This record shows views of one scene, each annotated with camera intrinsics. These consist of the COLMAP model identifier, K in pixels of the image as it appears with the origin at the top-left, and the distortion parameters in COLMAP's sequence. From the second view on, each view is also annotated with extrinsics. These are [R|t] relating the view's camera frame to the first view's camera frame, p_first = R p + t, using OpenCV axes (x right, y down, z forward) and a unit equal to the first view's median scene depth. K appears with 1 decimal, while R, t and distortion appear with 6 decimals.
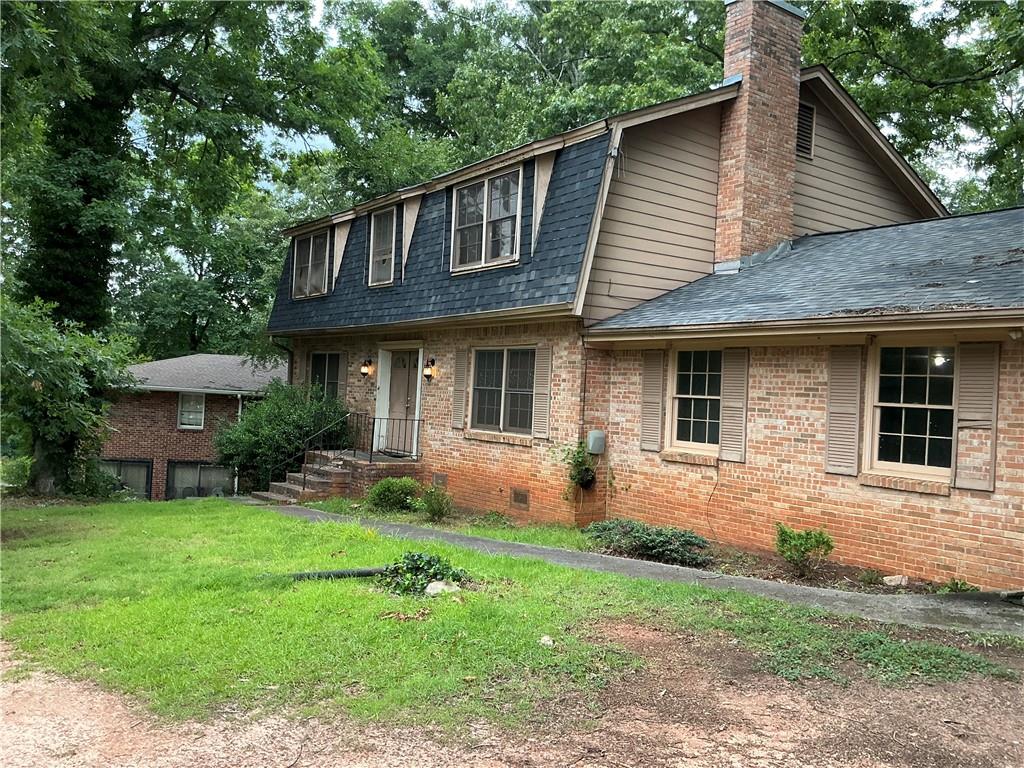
lens RADIAL K [[837.5, 0, 512.0], [0, 837.5, 384.0], [0, 0, 1]] dist [0.113093, -0.216769]
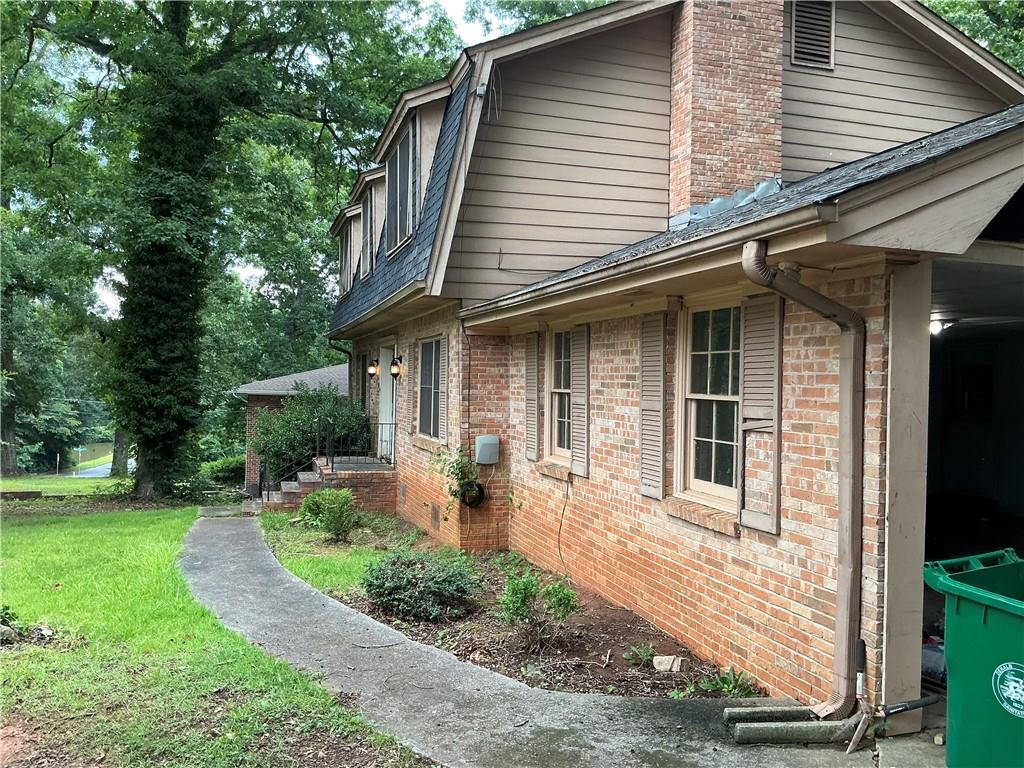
lens RADIAL K [[837.5, 0, 512.0], [0, 837.5, 384.0], [0, 0, 1]] dist [0.113093, -0.216769]
pose [[0.950401, -0.034041, -0.309159, 0.371331], [0.035527, 0.999368, -0.000825, 0.006977], [0.308991, -0.010199, 0.951010, 0.228789]]
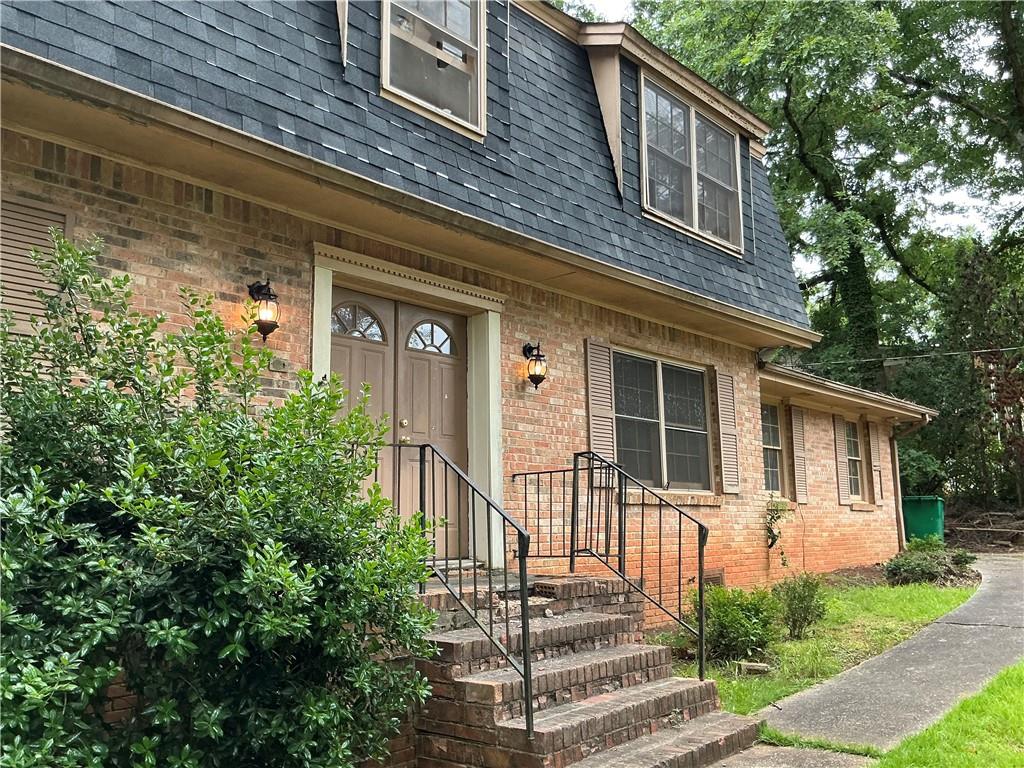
lens RADIAL K [[837.5, 0, 512.0], [0, 837.5, 384.0], [0, 0, 1]] dist [0.113093, -0.216769]
pose [[-0.198040, 0.114264, 0.973511, -0.686751], [-0.012768, 0.992797, -0.119125, 0.061230], [-0.980111, -0.036022, -0.195154, 1.376819]]
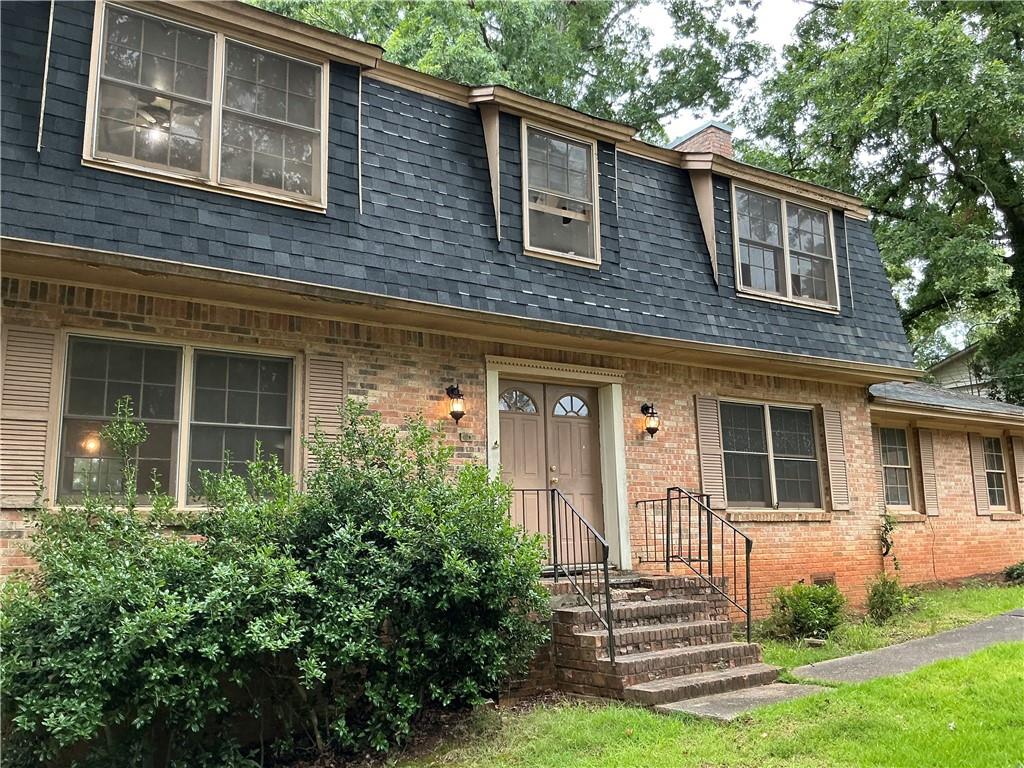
lens RADIAL K [[837.5, 0, 512.0], [0, 837.5, 384.0], [0, 0, 1]] dist [0.113093, -0.216769]
pose [[0.050734, 0.130233, 0.990185, -0.920562], [0.009834, 0.991348, -0.130890, 0.047303], [-0.998664, 0.016378, 0.049014, 1.338912]]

* **PROBLEM DETAILS**: Format every line of the data above as a JSON list of strings, one string per line, with blank lines omitted. Leave the pictures out of the answer.

* **SOLUTION TO THIS EXERCISE**:
[
  "This record shows views of one scene, each annotated with camera intrinsics. These consist of the COLMAP model identifier, K in pixels of the image as it appears with the origin at the top-left, and the distortion parameters in COLMAP's sequence. From the second view on, each view is also annotated with extrinsics. These are [R|t] relating the view's camera frame to the first view's camera frame, p_first = R p + t, using OpenCV axes (x right, y down, z forward) and a unit equal to the first view's median scene depth. K appears with 1 decimal, while R, t and distortion appear with 6 decimals.",
  "lens RADIAL K [[837.5, 0, 512.0], [0, 837.5, 384.0], [0, 0, 1]] dist [0.113093, -0.216769]",
  "lens RADIAL K [[837.5, 0, 512.0], [0, 837.5, 384.0], [0, 0, 1]] dist [0.113093, -0.216769]",
  "pose [[0.950401, -0.034041, -0.309159, 0.371331], [0.035527, 0.999368, -0.000825, 0.006977], [0.308991, -0.010199, 0.951010, 0.228789]]",
  "lens RADIAL K [[837.5, 0, 512.0], [0, 837.5, 384.0], [0, 0, 1]] dist [0.113093, -0.216769]",
  "pose [[-0.198040, 0.114264, 0.973511, -0.686751], [-0.012768, 0.992797, -0.119125, 0.061230], [-0.980111, -0.036022, -0.195154, 1.376819]]",
  "lens RADIAL K [[837.5, 0, 512.0], [0, 837.5, 384.0], [0, 0, 1]] dist [0.113093, -0.216769]",
  "pose [[0.050734, 0.130233, 0.990185, -0.920562], [0.009834, 0.991348, -0.130890, 0.047303], [-0.998664, 0.016378, 0.049014, 1.338912]]"
]